## EXCERPT

  8. MT-LA

    Any good explanation as to why the archs of the star paths seem to be oblong? I would have thought that they should be perfectly circular. Is this due to progression through earth’s orbit?

  9. Jason

    @10 The shot looks to be a fairly wide-angle shot. That is most likely caused by compression in the image from the lens used.

  10. Melusine

    Read his explanation and saw the other photos. Cool. He ended:

    If only I could order it all up again!

    Camera technology + nature surprising us through a chain of events + him getting out there at the right time = very beautiful photos. Does he really want those floods again though?

## EXERCISES
[a] List the names of everyone who posted a comment in the comment thread about the star-trail photos.
[b] Extend the comment thread about the star-trail photos, starting right after its final sentence.

## DATA EXTRACT
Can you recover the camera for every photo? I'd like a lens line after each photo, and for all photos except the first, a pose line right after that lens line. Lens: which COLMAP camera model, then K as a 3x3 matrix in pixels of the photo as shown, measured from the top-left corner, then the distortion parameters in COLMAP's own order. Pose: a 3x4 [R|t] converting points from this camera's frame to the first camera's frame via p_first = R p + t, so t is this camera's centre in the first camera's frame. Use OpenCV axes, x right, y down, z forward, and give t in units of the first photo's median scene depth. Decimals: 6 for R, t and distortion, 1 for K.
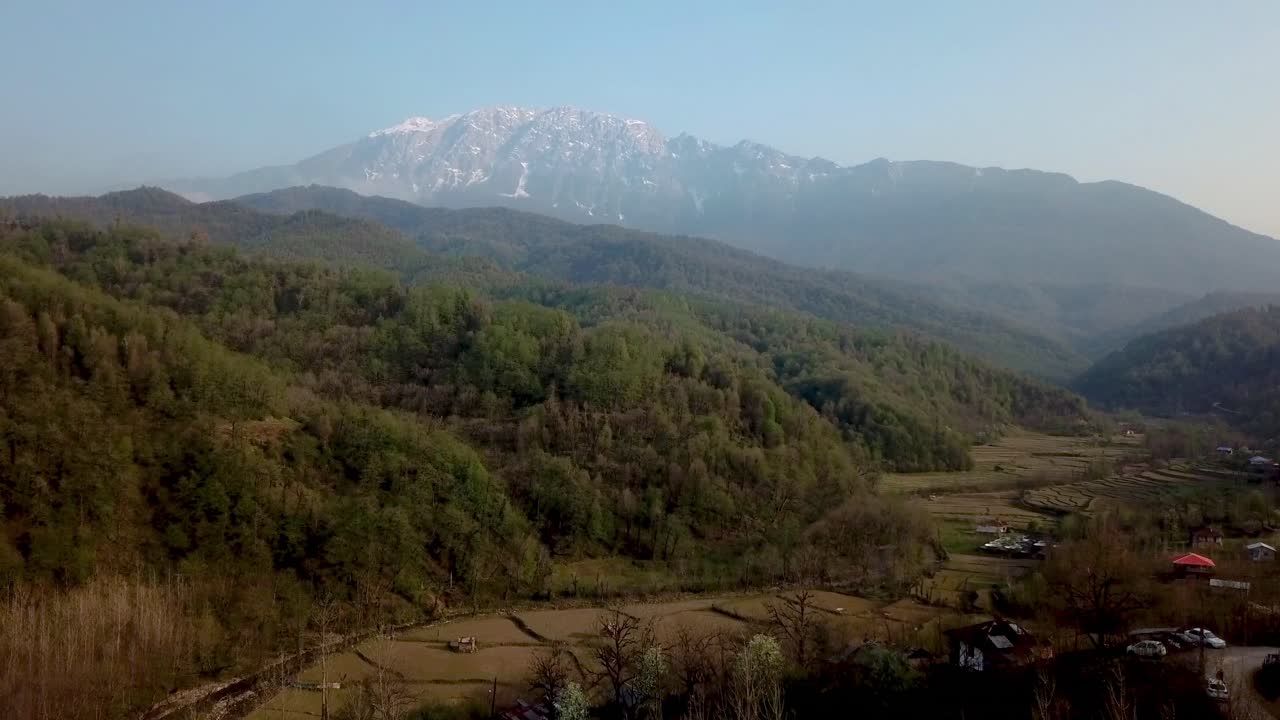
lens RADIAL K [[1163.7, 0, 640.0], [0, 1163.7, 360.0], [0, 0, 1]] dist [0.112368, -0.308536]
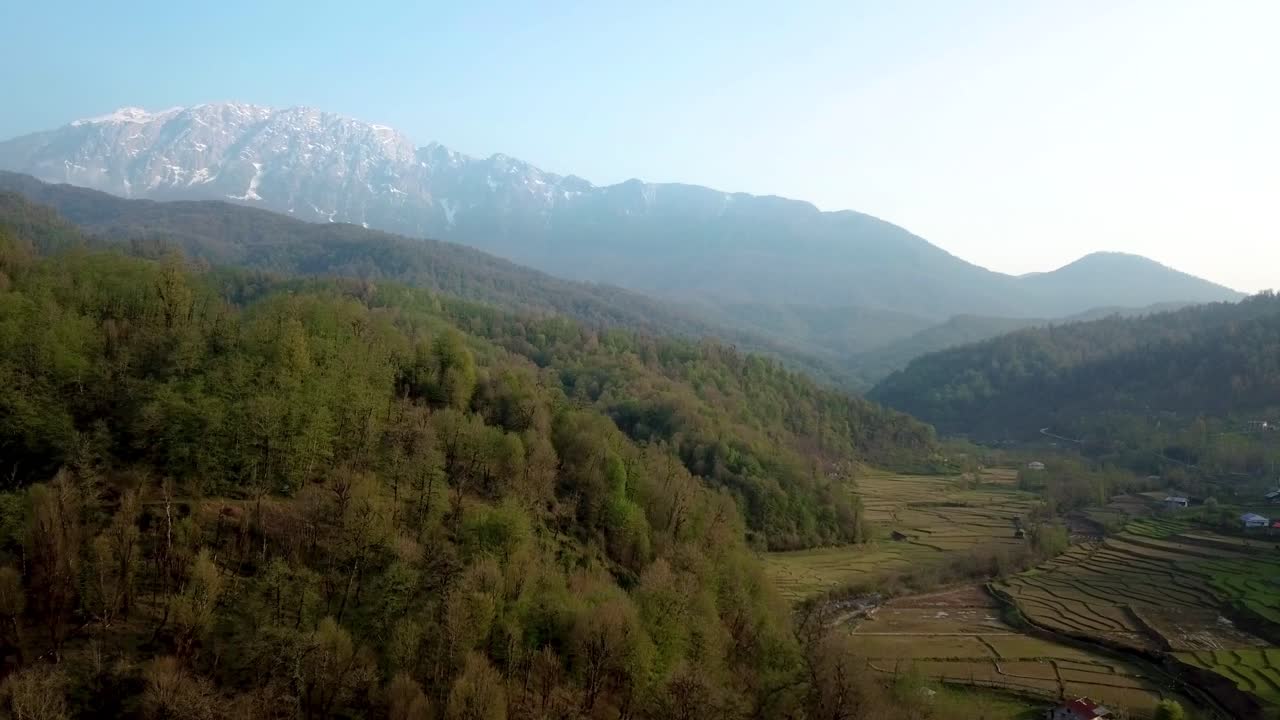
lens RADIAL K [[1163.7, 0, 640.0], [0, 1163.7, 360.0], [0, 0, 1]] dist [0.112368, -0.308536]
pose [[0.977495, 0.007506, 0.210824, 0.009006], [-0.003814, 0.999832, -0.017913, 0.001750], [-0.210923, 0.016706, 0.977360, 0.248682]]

---

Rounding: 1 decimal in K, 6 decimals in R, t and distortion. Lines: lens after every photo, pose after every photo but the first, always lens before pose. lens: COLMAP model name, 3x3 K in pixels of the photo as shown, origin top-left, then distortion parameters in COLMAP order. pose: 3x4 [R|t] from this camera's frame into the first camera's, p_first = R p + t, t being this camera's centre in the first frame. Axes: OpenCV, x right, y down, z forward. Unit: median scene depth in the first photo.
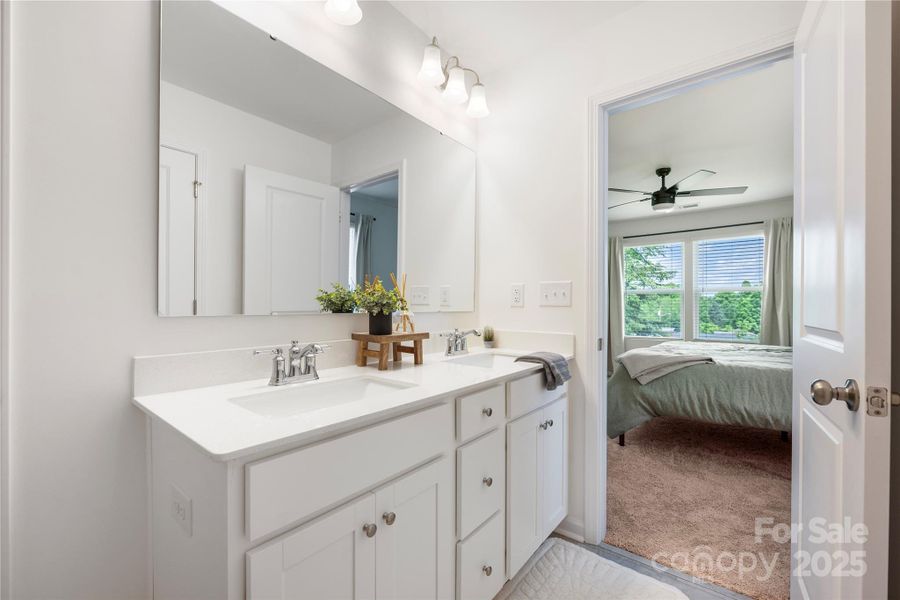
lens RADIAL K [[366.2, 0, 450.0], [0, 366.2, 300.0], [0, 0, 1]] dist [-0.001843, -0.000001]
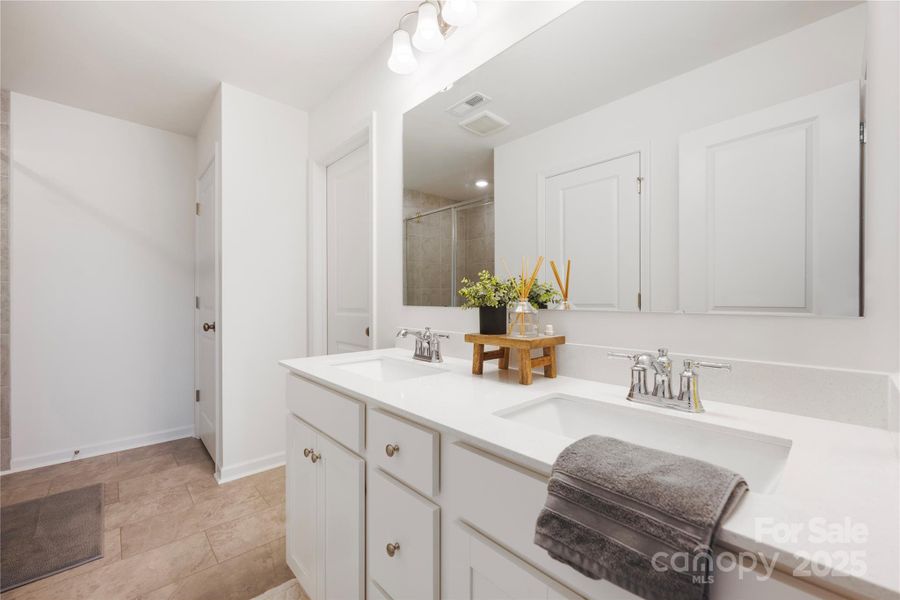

---

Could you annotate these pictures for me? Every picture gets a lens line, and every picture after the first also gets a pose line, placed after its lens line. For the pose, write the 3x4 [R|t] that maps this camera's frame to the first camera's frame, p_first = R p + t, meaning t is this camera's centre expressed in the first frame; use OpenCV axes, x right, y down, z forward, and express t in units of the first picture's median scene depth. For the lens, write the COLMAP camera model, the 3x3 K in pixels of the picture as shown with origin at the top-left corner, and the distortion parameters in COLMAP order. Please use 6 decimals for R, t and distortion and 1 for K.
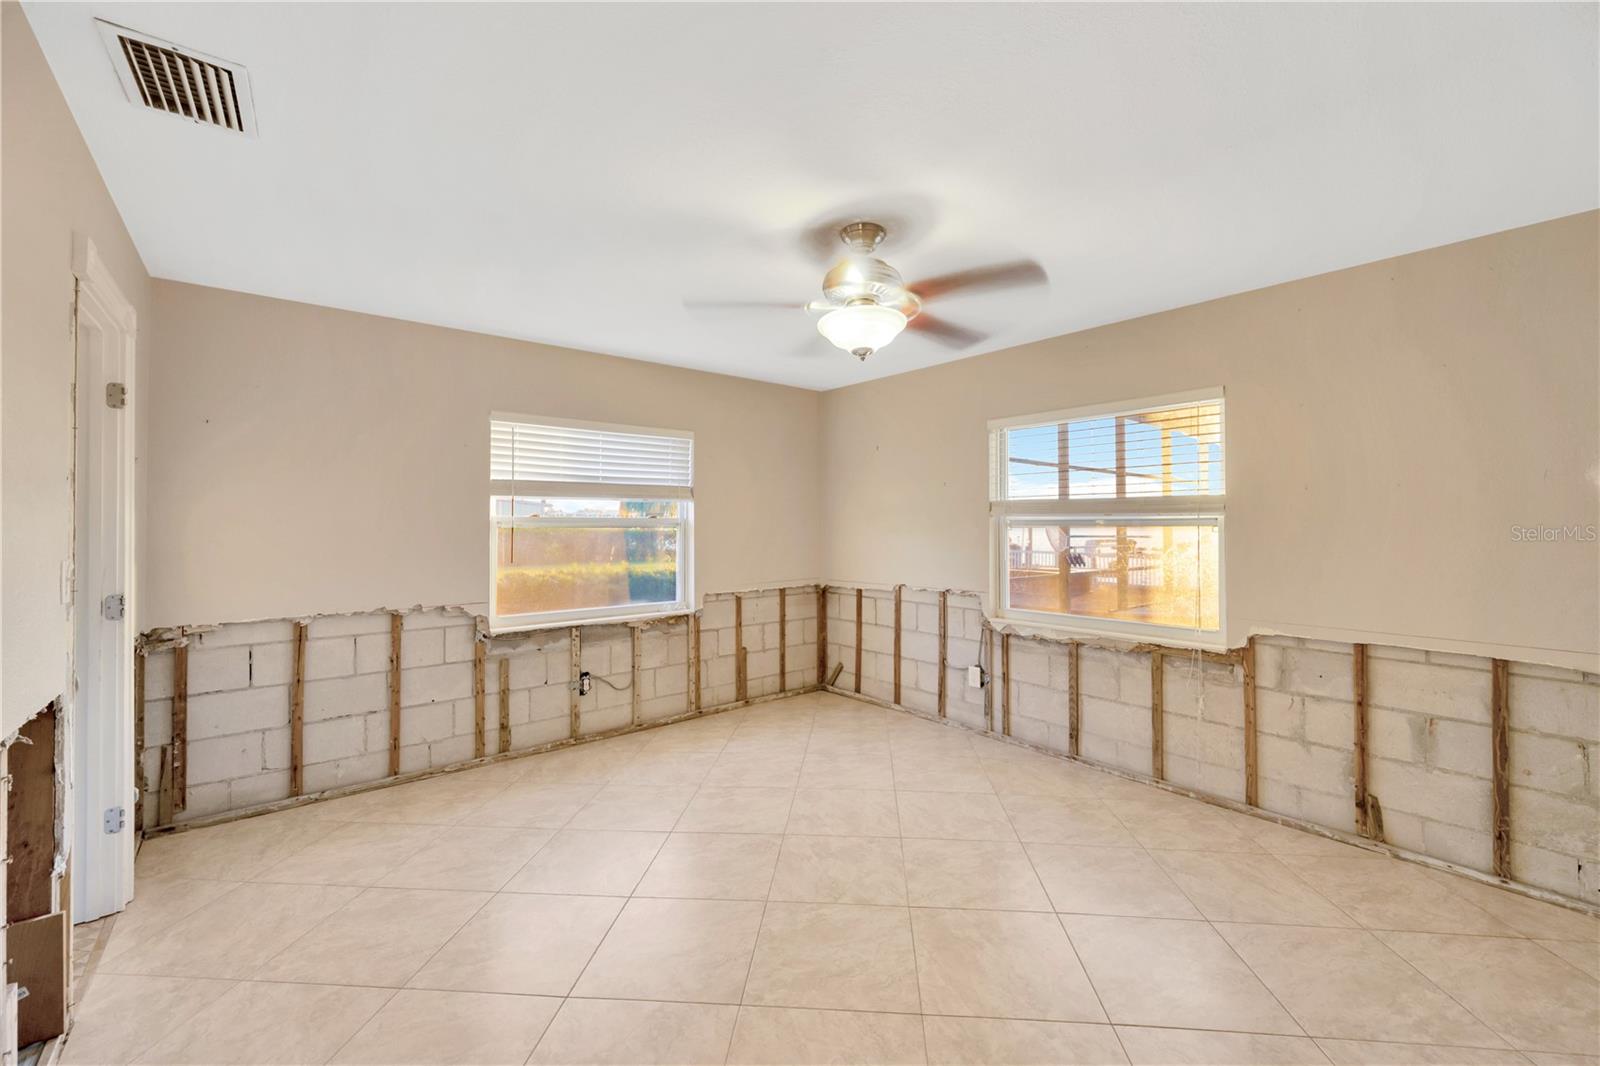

## RESULTS FOR EACH TASK
[a] MT-LA, Jason, Melusine

[b]
  11. Joanne

    A few years back I visited the Phosphorescent Bay in Parguera, Puerto Rico. We took the night tour into the bay. All lights were out, new moon, clear skies. I was at a loss, do I watch the water, or Crux and Centaurus overhead? Omega was an easy naked-eye target (and I had my 15×70 binos), but the water was amazing. That night will always by etched in my mind as one of the best I have ever had. These photos bring back the memory.

  12. Shawn

    For anyone else confused by Phil’s comments and/or poor black differentiation on your screen:

    The blue is the shoreline, not an unnaturally straight blue line down the middle of the lake. What appears to be the reflection of trees on the right hand side is actually, I think the line differentiating a ?sandy? beach from some grass/brush.

  13. Selina

    another quick correction to the name, Noctiluca scintillans – the specific epithet starts with a small ‘s’, not capital. Lovely pic mash-up of astronomy and aquatic ecology. Older rules of Latin grammar dictated that names of people and places were capitalised, but this has fallen by the wayside.

    In this case, the specific epithet means ‘to sparkle’, which has some poetic symmetry between the water, the algae and stars..

  14. Messier Tidy Upper

    Wow! Love this photo – although my all-time favourite of his is his Southern Cross mosaic. :-)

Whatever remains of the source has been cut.